Eski Ekonomi Bakanı Zafer Çağlayan, eski AB Bakanı Egemen Bağış, eski İçişleri Bakanı Muammer Güler ile eski Çevre ve Şehircilik Bakanı Erdoğan Bayraktar hakkında kurulan Soruşturma Komisyonu'na üye bildirimi, AK Parti 'nin gönderdiği isimlerle tamamlandı. AK Parti, CHP , MHP ve HDP yasa gereği kendilerine düşen üyelik için bildirdiği üç katı isimler, Meclis Başkanlığı tarafından incelenecek. Genel Kurul'da 45 isim arasından 15 isim kurayla belirlenecek. Komisyon üyeleri, değerlendirmenin tamamlanması halinde Genel Kurul'un gelecek haftaki ilk çalışma günü olan 1 Temmuz Salı günü tespit edilebilecek. AK Parti, dört eski bakanla ilgili kurulan Meclis Soruşturma Komisyonu'nda kendisine düşen dokuz üyelik için 27 ismi belirledi. AK Parti'in bildirdiği isimler arasında tek İzmirli, aynı zamanda Merkez Karar Yürütme Kurulu (MKYK) üyesi olan Avukat Hamza Dağ yeraldı.

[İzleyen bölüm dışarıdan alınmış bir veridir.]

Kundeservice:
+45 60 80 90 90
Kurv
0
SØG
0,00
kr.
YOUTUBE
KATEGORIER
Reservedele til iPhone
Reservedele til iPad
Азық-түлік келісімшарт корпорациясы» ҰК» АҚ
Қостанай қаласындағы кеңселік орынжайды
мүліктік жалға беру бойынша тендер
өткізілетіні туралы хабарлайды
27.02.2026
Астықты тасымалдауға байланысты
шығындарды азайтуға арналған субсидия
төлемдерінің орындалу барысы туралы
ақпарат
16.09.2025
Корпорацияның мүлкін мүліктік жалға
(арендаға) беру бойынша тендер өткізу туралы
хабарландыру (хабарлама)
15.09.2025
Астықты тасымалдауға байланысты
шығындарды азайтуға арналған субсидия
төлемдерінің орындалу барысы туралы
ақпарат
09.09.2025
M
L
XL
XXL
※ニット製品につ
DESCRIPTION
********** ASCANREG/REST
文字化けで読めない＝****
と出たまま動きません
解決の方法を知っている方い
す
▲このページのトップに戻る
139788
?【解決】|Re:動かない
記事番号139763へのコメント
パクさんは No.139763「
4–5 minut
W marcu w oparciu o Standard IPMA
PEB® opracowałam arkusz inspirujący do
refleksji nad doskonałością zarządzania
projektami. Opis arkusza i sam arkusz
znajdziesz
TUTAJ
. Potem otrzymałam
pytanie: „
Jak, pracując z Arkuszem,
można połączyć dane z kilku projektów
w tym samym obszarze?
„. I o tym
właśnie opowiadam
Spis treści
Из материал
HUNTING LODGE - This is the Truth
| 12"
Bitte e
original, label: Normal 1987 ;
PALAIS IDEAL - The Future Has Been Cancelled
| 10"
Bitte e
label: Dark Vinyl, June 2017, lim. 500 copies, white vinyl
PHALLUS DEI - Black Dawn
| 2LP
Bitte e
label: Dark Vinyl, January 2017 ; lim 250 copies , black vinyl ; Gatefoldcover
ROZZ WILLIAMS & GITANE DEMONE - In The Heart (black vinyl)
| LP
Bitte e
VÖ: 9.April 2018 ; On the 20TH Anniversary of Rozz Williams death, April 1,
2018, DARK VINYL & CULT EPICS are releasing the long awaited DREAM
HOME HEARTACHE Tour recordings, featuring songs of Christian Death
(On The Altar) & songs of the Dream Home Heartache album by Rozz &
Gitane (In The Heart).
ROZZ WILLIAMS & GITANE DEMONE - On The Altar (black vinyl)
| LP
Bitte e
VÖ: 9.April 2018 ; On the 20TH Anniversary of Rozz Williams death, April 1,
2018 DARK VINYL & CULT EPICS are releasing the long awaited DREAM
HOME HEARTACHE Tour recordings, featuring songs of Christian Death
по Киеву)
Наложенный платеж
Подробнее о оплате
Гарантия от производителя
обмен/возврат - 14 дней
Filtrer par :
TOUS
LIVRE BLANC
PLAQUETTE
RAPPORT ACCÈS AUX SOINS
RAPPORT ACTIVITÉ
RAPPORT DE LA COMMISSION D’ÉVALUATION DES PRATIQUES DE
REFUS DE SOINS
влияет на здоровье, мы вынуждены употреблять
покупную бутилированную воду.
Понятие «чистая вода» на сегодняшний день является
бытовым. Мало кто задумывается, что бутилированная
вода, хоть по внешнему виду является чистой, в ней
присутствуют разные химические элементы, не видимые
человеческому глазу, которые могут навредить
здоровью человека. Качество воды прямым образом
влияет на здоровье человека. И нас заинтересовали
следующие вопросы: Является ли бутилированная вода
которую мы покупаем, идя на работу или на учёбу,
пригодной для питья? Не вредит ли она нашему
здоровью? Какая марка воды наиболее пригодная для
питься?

KONUYLA İLGİLİ HİÇ KONUŞMAMA ŞARTI VAR
Komisyon üyesi olabilmek için yasa gereği 17 ve 25 Aralık operasyonları hakkında TBMM Genel Kurulu'nda hiç konuşmamış olmak şartı aranıyor. Ancak Dağ, konuyla ilgili olarak Mecliste yaptığı konuşmanın yanısıra gazetelere de operasyonların komplo olduğu yönünde açıklamalarda bulunmuştu.
Ancak Dağ, 17 Aralık ve 25 Aralık yolsuzluk operasyonlarının ardından TBMM Genel Kurulu'nda 27 Şubat'ta yaptığı konuşmada şunları söylemişti:
"... Amaçları istikarı bozmak iktidarı yıpratmaktı. Bunun için de yolsuzluk ve rüşvet iddialarını ortaya attılar. Büyüyen ilerleyen Türkiyeye engel olmak. 17 Aralık rüşvet ve yolsuzluk kılıfına büründürülmüş seçim endeksli operasyon, tarihin karanlık sayfalarında yerini alacaktır. Nasıl ki biz bugün 1960 ihtilalini lanetliyorsak, 1971 muhtırasını eleştiriyorsak, 80 darbesine karşı duruyorsak 28 Şubat'ı lanetliyorsak, 17 Aralık ve 25 Aralık'ta yapılanlar da seçilmiş meşru bir ikidarın seçim dışında seçim endesli bir şekilde düşürülmeye çalışmasıdır ve bu sebeple darbedir, lanetliyoruz."